= Greater Albany Public School District =

Public school district in Oregon

Education in Albany, Oregon, United States is coordinated by Greater Albany Public School District 8J (GAPS 8J). Established in 1979 and encompassing 154 sqmi, this educational district aims to educate the children of Albany from grades K through 12. GAPS has an enrollment of just over 10,000 students.

==School ratings==
All schools are graded according to the Oregon Department of Education Annual Year Report and Report Card . All schools were graded as "satisfactory", with eight graded "strong" and one as "exceptional".

==Faculty ratings==
Nearly nine-tenths of educators within the GAPS district hold bachelor's degrees or educational certificates while one in two have a master's degree, including an overall total average teaching experience of more than five years.

==Administration==
The superintendent is Andy Gardner.
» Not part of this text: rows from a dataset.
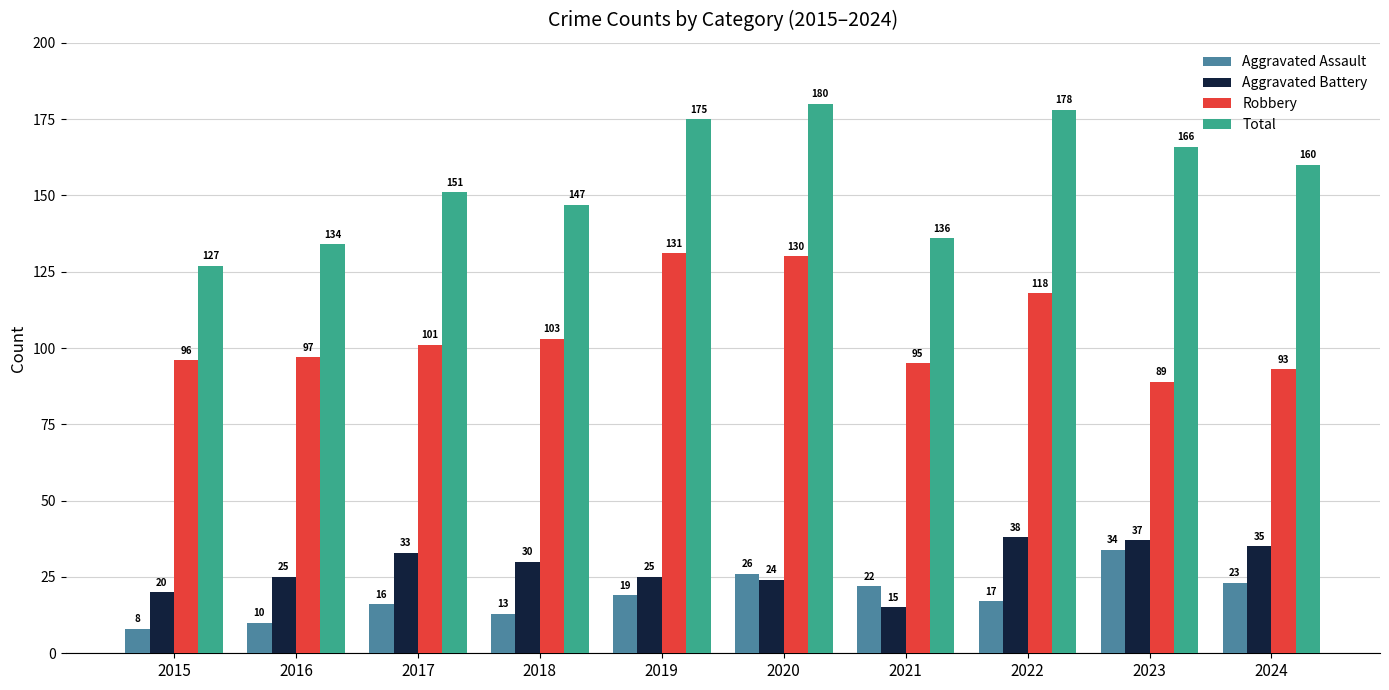

How many distinct data groups are displayed?

4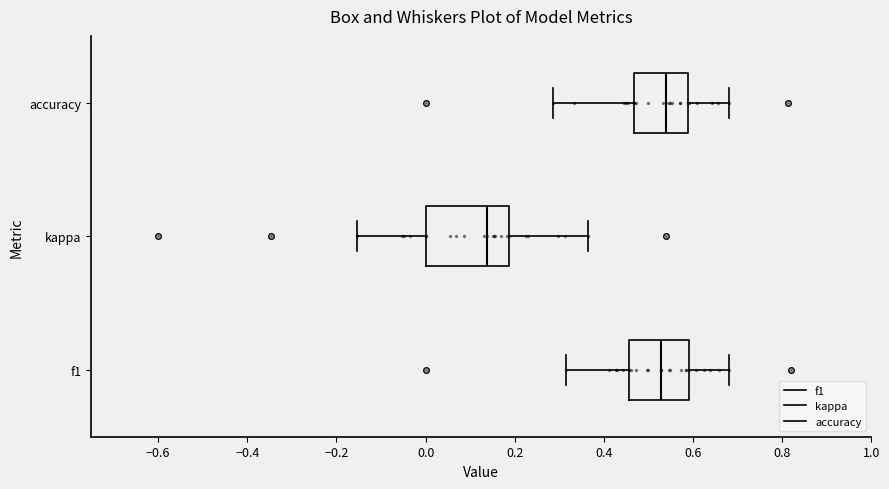

Reading bottom to top, read every box against the x-axis: the position of its median line, the range the box covers, and the ends of its whiskers. The values are not printed on the chart, so give them approximately, as read against the axis.

f1: median 0.52, box 0.46 to 0.60, whiskers 0.32 to 0.68
kappa: median 0.14, box 0.00 to 0.18, whiskers -0.16 to 0.36
accuracy: median 0.54, box 0.46 to 0.58, whiskers 0.28 to 0.68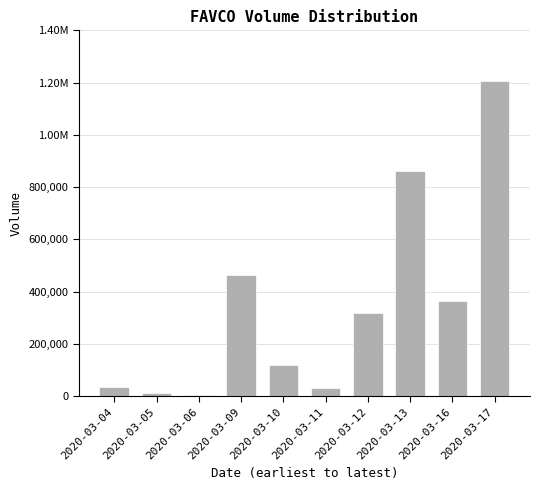

What is the value of the 3rd bar from the left?

6100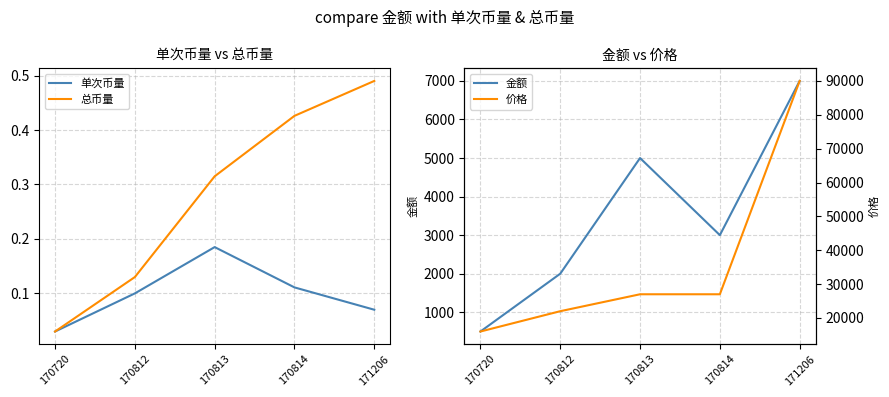

Which category has the lowest value across all series?

170720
His predecessor was Melissa Goff.

==Albany schools==

===Elementary schools===
- Central Elementary School
  - Built in 1915.
  - Student body of approximately 200 students.
- Grades 3–5; grades K-2 attend Takena.
- Lafayette Elementary School
  - Established in 1960.
  - Approximately 400 students.
- Liberty Elementary School
  - Established in 1949.
  - Approximately 425 students.
  - Located opposite Memorial MS and West Albany HS, next to Memorial Stadium.
- North Albany Elementary School
  - Mileage Club, which rewards students for running during recess.
  - Only school rated "Exceptional" by the State in the 8J School District.
  - Established in 1906 & rebuilt in 1949.
  - Approximately 300 students.
- Oak Elementary School
- The Groves: Fir & Oak Elementary Schools
  - Fir Grove houses kindergarten, first & second grade. Students in grades 3, 4 & 5 attend Oak Grove.
  - Grades: K-2 enroll approximately 160 students
  - Grades 3-5 enroll approximately 185 students
- Oak Grove Intermediate School
  - Established in 1860.
  - Approximately 160 students.
  - Located on the city limits amidst farmland and residential areas.
- Periwinkle Elementary School
  - Built in 1977.
  - Approximately 460 students.
- South Shore Elementary School
  - Built in 1971.
  - Approximately 400 students.
- Sunrise Elementary School
  - Established in 1949.
  - Approximately 450 students.
- Takena Elementary School
  - Built in 1971.
  - Approximately 160 students.
Grades K-2; grades 3-5 attend Central.
- Tangent Elementary School
  - Established in 1965.
  - Approximately 200 students.
- Waverly Elementary School
  - Established in 1949
  - Approximately 240 students.

===Middle schools===
- Calapooia MS
  - Built in 1962.
  - Student body of approximately 750 students.
- Memorial MS
  - Established in 1963 next to West Albany High School.
  - Student body of approximately 665 students.
  - 3 sports programs and over 5 clubs and groups.
- North Albany MS
  - Established in North Albany in 1966.
  - Student body of approximately 600 students.
  - Reward/Incentive programs (Top Tiger, Gold Cards, Tiger Eyes Are On You) for exceptional attendance and final grades.

===High schools===
- West Albany High School
  - Established 1953 as Albany Union High School
  - 53 acre campus includes 1/4 mile running track, Memorial Stadium, and large, grass, sports fields and softball and tennis courts.
  - Student body of approximately 1350 students.
  - Over 25 clubs and groups and over 10 athletic sports.
  - Mascot: Bulldog
  - School colors: Navy & Gold
- South Albany High School
  - Established in 1970 to meet the growing educational needs of Albany.
  - 167000 sqft of instructional space and supplemental buildings (this is the largest educational area within Albany)
  - Student body of approximately 1200 students.
  - Over 15 athletic sports and over 22 clubs and groups.
  - Owns and operates a community pool/aquatic facilities for South Albany High School and the Albany Community at large.
  - Mascot: RedHawks
  - School colors: Red and Grey

===Alternative schools===
- Albany Options School
  - Grades 6–12
===Former Schools===
- Clover Ridge Elementary School
  - Established in 1914.
  - Student body of approximately 300 students.